Objetivo del ejercicio:
Duplica sin cambios las líneas que van desde la que contiene "7: (807, 575)" hasta la que contiene "30: (423, 1032)", ambas incluidas.

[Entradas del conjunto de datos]
··········

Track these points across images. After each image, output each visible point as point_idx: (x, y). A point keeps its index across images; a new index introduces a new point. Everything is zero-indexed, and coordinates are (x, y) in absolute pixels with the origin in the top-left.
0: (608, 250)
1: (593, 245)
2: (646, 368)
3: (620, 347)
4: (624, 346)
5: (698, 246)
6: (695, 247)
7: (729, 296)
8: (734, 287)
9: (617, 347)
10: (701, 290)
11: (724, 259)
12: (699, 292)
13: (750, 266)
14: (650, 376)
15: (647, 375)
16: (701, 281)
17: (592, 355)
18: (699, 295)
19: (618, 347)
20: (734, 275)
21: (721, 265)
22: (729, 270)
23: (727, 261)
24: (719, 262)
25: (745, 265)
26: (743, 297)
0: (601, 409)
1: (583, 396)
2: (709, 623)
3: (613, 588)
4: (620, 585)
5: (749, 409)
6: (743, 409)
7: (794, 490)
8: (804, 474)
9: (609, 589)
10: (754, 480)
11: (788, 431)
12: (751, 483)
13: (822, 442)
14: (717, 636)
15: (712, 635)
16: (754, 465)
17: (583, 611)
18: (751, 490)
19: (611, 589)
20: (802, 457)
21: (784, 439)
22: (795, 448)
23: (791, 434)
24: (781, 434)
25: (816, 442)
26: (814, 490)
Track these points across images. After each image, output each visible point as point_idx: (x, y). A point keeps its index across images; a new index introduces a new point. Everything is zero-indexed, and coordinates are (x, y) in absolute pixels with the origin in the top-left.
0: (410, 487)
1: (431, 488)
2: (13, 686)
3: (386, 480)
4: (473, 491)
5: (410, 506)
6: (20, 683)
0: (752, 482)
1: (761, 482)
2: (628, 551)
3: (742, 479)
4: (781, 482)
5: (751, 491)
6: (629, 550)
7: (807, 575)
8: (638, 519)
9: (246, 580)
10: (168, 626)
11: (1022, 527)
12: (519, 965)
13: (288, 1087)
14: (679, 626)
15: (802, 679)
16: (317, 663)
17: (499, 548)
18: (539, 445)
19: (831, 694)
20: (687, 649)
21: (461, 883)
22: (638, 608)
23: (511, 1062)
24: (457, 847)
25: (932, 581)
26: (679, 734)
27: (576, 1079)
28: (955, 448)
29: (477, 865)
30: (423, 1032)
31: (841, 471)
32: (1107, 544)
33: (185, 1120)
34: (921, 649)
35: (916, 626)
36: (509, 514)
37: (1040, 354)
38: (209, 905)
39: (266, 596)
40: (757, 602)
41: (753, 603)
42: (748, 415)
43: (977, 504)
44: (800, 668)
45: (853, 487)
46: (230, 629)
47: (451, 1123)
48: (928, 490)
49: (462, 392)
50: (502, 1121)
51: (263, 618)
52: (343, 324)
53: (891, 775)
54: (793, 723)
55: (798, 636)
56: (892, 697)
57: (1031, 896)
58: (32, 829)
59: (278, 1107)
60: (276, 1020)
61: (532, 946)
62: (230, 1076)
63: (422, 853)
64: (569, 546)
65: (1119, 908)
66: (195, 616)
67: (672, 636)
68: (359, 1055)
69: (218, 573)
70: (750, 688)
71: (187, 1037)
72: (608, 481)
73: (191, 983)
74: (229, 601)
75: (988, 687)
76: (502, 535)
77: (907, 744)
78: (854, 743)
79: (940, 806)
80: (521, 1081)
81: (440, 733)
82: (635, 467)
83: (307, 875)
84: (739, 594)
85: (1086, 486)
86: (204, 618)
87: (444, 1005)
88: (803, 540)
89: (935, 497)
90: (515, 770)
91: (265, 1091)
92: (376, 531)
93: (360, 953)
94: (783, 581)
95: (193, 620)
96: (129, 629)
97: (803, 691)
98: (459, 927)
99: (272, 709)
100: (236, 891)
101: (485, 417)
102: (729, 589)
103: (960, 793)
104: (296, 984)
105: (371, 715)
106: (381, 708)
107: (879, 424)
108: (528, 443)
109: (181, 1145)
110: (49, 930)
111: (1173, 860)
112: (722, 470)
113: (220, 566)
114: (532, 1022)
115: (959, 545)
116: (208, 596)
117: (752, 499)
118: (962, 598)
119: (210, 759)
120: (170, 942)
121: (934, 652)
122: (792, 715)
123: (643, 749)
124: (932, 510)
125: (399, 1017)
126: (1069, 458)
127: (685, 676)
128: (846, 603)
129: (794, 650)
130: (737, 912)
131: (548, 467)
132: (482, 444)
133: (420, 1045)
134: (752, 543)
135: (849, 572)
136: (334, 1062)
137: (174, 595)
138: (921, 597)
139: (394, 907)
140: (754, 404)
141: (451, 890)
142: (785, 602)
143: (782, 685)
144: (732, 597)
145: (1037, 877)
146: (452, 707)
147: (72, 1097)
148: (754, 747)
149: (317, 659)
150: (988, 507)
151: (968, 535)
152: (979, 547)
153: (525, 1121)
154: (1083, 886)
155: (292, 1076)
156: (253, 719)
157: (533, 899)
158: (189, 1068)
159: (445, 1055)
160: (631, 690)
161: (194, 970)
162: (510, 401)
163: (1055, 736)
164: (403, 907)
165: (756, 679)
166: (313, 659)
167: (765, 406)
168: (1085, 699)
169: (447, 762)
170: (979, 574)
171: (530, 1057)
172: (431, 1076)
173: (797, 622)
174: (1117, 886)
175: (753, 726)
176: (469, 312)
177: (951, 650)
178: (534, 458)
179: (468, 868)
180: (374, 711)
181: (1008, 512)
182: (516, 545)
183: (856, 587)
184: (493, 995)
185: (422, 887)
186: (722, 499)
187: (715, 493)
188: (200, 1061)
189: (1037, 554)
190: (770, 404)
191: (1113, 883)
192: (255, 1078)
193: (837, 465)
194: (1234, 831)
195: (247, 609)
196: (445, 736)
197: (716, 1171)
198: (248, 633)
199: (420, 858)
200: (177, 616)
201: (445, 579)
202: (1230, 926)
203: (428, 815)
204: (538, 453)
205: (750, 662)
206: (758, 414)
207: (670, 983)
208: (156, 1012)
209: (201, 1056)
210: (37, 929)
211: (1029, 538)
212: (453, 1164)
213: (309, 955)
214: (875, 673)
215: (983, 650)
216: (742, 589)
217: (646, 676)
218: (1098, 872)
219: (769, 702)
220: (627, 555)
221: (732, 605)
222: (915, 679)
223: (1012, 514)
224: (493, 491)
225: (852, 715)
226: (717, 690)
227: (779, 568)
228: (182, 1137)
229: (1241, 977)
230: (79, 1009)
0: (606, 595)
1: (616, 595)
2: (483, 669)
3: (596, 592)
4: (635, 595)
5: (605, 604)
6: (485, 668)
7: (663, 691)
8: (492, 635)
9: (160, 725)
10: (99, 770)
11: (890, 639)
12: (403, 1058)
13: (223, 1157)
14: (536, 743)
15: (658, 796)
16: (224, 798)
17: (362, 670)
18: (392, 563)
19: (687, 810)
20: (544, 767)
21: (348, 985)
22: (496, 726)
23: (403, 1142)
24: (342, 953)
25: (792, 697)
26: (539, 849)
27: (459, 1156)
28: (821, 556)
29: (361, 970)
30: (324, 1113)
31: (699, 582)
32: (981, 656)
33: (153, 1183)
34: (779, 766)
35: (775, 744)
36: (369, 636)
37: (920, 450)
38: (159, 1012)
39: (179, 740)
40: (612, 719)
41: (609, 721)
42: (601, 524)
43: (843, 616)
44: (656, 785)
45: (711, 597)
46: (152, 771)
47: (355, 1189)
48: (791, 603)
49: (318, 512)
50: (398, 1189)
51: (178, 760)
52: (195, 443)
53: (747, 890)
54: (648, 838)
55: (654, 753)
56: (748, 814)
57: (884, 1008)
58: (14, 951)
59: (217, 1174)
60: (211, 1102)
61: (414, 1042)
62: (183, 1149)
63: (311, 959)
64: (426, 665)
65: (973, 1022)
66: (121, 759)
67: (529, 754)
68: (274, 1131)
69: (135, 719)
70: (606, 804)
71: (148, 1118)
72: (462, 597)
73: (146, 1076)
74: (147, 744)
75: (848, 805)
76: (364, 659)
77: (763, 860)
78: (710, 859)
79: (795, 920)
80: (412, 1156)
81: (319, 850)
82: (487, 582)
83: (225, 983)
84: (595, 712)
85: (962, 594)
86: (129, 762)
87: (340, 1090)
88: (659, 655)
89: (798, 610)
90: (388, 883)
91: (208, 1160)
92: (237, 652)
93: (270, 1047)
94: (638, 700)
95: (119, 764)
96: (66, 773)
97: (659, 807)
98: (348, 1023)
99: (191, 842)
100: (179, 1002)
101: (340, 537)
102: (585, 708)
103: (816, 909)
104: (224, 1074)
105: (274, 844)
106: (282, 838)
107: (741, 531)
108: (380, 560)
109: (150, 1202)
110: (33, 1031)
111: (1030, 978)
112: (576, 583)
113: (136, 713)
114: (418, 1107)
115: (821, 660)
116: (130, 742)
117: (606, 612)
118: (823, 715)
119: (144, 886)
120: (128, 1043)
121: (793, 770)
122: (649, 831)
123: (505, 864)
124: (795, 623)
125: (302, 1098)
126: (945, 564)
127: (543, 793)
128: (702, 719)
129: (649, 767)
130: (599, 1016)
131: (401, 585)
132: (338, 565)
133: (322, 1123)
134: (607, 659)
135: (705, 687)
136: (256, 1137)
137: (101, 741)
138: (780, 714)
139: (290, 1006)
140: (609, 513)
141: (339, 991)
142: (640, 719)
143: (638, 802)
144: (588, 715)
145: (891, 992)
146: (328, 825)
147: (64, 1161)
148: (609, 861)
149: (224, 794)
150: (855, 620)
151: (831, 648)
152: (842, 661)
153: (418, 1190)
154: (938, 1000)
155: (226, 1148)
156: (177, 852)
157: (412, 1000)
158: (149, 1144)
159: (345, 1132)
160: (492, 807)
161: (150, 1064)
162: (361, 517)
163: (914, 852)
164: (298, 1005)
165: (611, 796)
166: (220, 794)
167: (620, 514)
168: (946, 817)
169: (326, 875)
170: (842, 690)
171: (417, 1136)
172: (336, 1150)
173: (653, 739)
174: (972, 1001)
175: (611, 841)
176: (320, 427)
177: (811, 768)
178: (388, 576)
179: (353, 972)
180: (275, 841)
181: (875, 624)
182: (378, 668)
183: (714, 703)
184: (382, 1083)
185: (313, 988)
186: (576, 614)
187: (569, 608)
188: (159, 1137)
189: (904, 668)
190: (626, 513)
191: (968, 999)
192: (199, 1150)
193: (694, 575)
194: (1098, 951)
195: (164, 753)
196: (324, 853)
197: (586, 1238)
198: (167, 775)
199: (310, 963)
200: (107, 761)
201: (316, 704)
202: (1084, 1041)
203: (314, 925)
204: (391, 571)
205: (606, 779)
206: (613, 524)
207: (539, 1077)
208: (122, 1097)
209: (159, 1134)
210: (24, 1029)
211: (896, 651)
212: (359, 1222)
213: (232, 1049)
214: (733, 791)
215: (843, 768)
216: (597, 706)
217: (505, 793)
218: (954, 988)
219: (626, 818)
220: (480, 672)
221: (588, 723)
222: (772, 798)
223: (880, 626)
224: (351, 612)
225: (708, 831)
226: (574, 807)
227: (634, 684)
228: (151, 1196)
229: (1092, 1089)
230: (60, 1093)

··········

Resultado esperado:
7: (807, 575)
8: (638, 519)
9: (246, 580)
10: (168, 626)
11: (1022, 527)
12: (519, 965)
13: (288, 1087)
14: (679, 626)
15: (802, 679)
16: (317, 663)
17: (499, 548)
18: (539, 445)
19: (831, 694)
20: (687, 649)
21: (461, 883)
22: (638, 608)
23: (511, 1062)
24: (457, 847)
25: (932, 581)
26: (679, 734)
27: (576, 1079)
28: (955, 448)
29: (477, 865)
30: (423, 1032)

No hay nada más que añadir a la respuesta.